More than a year-and-a-half after the deadly shootings at Fort Hood, the only civilian killed on Nov. 5, 2009 was honored posthumously Monday.
Michael Cahill was awarded Secretary of the Army Award for Valor, the highest honor a civilian can receive.
Witnesses say Cahill was working as a physician’s assistant inside the soldier readiness center when Maj. Nidal Hasan entered the room and began shooting. The incident killed 13 people and injured dozens of others.
"He selflessly and courageously went to the rescue of fellow soldier readiness teammates and soldiers," Brig. Gen. Joseph DiSalvo said. "His act of personal courage and honor will forever be a source of inspiration.”

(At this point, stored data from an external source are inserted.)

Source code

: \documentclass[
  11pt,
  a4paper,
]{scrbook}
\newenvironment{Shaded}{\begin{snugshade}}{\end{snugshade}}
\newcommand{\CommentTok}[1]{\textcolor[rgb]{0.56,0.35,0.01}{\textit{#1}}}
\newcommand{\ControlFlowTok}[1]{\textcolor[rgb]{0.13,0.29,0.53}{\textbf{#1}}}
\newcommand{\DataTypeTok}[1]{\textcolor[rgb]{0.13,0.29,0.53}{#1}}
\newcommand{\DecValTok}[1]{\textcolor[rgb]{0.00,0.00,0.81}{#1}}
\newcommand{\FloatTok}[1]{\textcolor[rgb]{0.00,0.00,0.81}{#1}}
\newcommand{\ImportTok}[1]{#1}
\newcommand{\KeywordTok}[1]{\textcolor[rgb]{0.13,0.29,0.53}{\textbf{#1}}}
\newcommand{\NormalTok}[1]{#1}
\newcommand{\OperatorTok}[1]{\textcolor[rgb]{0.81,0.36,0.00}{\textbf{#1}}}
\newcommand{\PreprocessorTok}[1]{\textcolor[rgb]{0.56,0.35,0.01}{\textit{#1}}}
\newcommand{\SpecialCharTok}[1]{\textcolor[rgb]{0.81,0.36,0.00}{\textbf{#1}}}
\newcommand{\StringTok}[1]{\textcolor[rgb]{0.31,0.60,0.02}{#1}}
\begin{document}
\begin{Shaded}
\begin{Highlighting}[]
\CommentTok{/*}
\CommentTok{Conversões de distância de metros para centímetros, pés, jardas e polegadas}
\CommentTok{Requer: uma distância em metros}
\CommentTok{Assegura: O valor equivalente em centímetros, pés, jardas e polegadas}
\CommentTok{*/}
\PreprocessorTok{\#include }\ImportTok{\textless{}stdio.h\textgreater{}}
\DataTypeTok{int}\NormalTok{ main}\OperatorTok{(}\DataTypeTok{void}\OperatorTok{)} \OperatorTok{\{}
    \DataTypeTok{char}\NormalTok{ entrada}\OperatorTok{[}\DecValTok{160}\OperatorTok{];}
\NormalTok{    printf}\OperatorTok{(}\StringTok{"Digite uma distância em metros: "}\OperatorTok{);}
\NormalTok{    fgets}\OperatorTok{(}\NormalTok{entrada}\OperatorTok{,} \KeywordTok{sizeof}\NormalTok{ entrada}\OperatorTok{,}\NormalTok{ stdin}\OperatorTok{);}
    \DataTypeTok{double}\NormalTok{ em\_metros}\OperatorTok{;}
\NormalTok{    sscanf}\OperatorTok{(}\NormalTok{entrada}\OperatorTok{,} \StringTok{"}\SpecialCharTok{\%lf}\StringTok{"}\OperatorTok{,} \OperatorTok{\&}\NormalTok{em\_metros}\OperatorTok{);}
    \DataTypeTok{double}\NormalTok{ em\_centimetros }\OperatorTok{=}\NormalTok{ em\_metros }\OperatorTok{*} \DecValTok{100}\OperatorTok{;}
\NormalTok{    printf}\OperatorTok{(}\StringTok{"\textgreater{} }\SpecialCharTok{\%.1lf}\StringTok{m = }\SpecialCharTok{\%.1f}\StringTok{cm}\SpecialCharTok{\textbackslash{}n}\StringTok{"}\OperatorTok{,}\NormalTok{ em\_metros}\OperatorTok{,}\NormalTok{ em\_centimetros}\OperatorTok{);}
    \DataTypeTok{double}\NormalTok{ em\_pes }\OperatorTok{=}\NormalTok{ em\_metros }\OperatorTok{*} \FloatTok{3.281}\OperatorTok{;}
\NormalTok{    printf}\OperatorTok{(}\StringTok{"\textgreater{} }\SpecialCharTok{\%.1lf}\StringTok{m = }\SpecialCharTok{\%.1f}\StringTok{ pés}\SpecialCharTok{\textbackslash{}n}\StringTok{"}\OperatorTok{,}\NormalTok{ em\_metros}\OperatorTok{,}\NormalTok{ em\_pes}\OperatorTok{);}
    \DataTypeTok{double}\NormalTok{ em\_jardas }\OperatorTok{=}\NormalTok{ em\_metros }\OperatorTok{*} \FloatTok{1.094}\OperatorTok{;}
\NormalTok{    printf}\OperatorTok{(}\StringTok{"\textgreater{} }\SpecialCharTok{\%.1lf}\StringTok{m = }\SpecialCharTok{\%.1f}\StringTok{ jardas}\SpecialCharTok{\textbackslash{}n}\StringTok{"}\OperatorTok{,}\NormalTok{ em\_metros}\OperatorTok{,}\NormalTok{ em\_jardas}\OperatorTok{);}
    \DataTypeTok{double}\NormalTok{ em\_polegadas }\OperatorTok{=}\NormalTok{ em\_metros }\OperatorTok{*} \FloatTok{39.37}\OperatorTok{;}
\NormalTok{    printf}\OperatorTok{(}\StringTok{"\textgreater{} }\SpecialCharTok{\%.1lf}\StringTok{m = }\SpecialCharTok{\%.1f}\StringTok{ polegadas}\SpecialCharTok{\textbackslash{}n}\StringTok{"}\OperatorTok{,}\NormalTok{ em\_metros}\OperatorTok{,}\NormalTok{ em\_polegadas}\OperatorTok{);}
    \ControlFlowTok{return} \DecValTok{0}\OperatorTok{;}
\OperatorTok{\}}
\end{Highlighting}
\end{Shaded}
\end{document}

Cahill was shot while he attempted to stop Hasan by hitting him with a chair.
"He did that day what he did every day, he protected the well being of his soldiers, patients co-workers, no matter what the cost," Cahill’s daughter, Kerry Cahill, said. "He believed in doing the most good every day when it was possible, and it was always possible."

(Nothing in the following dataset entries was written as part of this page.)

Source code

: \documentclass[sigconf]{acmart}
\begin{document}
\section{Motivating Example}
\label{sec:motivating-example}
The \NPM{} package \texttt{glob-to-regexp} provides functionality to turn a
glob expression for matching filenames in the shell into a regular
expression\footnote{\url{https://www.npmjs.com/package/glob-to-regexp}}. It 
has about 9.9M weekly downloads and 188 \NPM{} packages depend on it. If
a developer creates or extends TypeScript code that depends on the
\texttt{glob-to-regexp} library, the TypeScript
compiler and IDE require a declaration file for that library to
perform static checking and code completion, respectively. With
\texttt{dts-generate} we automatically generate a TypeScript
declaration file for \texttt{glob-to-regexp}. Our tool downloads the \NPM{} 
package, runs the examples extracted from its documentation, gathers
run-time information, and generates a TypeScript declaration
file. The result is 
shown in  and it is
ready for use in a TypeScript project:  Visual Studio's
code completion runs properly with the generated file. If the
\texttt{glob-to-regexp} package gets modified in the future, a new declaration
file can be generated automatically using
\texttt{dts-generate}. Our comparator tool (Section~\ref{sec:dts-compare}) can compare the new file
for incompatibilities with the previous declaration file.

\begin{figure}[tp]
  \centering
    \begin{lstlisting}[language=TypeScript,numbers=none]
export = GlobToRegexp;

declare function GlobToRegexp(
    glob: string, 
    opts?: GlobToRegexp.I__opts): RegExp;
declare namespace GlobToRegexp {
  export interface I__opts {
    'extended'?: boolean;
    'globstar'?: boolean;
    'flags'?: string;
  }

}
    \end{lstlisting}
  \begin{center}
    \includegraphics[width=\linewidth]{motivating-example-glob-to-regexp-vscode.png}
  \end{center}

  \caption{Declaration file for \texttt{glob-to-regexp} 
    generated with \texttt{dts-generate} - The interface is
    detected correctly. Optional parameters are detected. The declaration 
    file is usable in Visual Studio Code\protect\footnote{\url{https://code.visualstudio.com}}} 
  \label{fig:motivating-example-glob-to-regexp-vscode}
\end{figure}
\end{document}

Cahill’s family says the deeper meaning behind the colors of the ribbon, red for valor, white for high ideals, blue for integrity and patriotism perfectly represent the man, husband, father and retired soldier they loved.
"Bravery isn't doing something because it's easy, bravery is doing something when you're scared, but do it anyway, and dad always did it anyway," Kerry Cahill said.
Other soldiers and first responders who went above and beyond on Nov. 5, 2009 were already recognized during a special ceremony held on the one year anniversary of the shootings.